We’ve got one project,… Boldly Going Nowhere for midseason that I think is going to be a great stake in the ground for the next generation of comedy for us. It’s one of the funniest scripts I’ve read in a long time. It’s single camera. It’s sort of The Office in space – petty jealousies and incompetencies on a long-term mission to wherever they’re going. …I feel like right now there’s opportunity for a lot of young voices to come up, and we’re not giving up… Our comedy brand has been a little anemic… for all of our success in the last batch of years, and we’re ready for our next Malcolm in the Middle.

- Kevin Reilly, President, Entertainment, Fox Broadcasting Company

I think comedy is not dead at all.
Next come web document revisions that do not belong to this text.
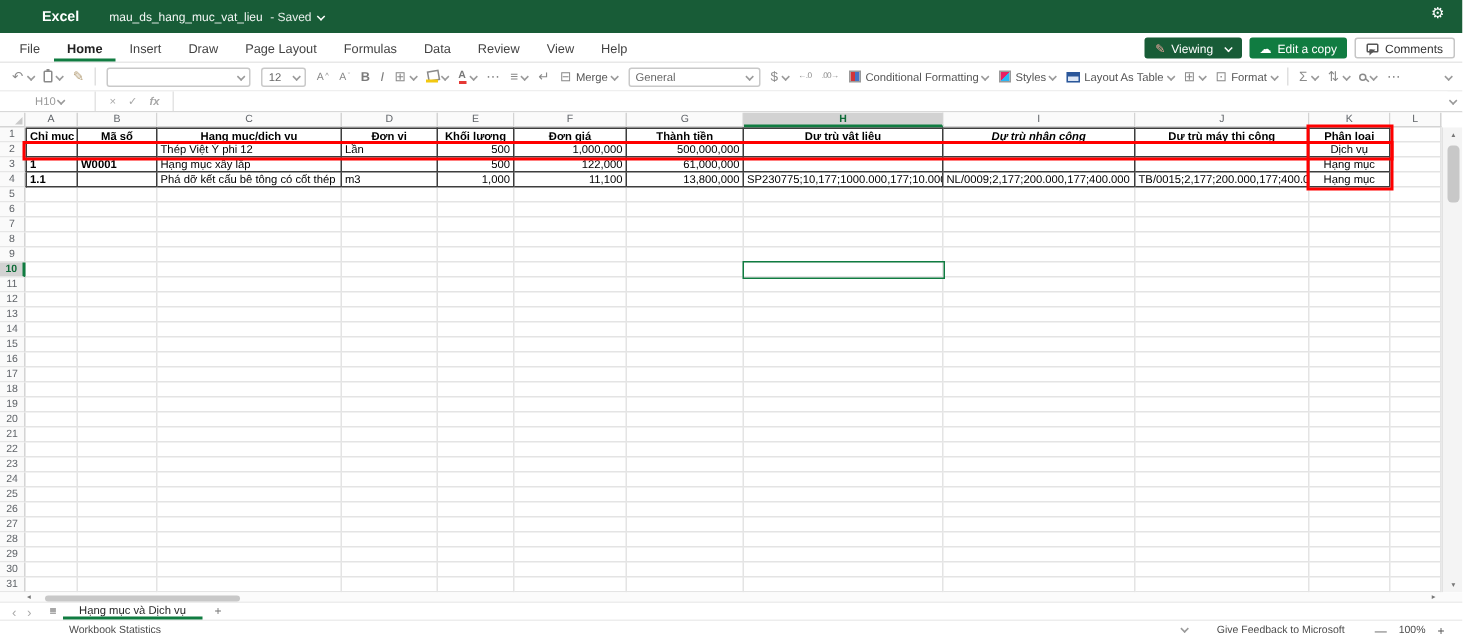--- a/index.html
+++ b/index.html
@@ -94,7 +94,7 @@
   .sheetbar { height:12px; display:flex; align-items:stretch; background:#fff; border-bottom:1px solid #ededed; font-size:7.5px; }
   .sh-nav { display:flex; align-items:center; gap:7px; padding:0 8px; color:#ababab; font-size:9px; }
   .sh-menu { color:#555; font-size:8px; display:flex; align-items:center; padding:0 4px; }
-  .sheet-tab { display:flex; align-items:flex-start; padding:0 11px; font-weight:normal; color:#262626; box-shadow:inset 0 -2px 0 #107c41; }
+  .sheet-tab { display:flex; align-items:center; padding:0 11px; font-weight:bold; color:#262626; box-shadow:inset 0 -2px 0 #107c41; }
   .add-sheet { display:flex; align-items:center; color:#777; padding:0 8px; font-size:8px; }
I think comedy is alive and well -- it’s just that we’ve got to execute some good ones. [As for single-camera versus multi-camera format], I don’t think it’s the form that matters – I think it’s point of view and content and whether it’s good or not. [It may be in the more traditional, multi-camera format, but] you watch reruns of Seinfeld, because it’s a great show. Sitcoms aren’t failing because of the form, but because there haven’t been great ones that have worked.

We’re trying to find new things and voices from other places, whether it’s the book world or feature world or [elsewhere]. We’ve just got to keep looking. We’re lucky when we can put together a Don Todd with a Christina Applegate [on Samantha Who?] It doesn’t come along that often. Or for example take Chuck Lorre and Charlie Sheen – you’ve got to find these great combinations, and we’re looking for that.

I think that’s one of the challenges of the comedy world, that there isn’t the same bench strength …that there is in the drama world. So we’ve got to keep pounding the pavement and be open to new voices. We’ve got to be much more open to all different angles of getting the stuff. We’ll just keep looking… We’ll continue to develop year-round and announce [new shows] when it makes sense.

- Steve McPherson, President, ABC Entertainment

Certainly [with] our comedies, … look at the huge step we made this year in terms of building to a second night. Adding Worst Week to Monday nights certainly speaks to... the future of comedy at the network. So I think that we've been very, very calculated in building shows and adding shows that are certainly within the wheelhouse, but certainly expanding the brand.